━━━━━ INFORMATION SUPPLIED
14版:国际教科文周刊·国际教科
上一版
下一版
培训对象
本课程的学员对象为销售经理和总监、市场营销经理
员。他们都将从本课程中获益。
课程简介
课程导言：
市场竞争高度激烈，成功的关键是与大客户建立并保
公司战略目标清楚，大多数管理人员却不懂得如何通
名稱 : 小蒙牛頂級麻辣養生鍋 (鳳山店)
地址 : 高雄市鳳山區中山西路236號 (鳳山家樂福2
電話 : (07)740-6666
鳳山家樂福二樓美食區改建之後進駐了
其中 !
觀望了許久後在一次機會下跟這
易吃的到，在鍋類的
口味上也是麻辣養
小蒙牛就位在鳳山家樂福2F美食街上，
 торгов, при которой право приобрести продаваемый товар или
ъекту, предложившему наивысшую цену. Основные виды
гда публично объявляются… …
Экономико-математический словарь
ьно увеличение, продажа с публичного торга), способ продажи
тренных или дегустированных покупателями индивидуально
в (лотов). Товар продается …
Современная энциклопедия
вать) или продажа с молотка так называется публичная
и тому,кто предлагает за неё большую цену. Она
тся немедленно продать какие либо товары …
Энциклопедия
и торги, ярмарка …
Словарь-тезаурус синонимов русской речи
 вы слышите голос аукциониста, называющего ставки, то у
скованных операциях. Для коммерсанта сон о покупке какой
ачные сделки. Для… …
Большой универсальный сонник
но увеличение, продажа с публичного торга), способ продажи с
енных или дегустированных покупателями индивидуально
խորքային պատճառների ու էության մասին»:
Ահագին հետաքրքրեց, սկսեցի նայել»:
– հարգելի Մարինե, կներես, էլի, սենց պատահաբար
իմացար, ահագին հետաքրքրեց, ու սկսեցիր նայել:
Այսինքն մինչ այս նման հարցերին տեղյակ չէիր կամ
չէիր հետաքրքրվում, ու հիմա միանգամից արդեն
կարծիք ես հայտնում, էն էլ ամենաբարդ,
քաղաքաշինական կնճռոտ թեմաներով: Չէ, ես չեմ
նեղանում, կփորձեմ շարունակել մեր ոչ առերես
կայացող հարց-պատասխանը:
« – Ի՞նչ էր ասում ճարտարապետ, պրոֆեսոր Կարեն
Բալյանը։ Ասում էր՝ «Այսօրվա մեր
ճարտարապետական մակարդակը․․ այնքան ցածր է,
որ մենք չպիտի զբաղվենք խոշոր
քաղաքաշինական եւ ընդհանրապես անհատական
━━━━━━━━━━
> **TO-DO ITEM**: Return each line from the rows above that contains the string "հետաքրքրեց".

> **WRITTEN SOLUTION**:
Ահագին հետաքրքրեց, սկսեցի նայել»:
իմացար, ահագին հետաքրքրեց, ու սկսեցիր նայել:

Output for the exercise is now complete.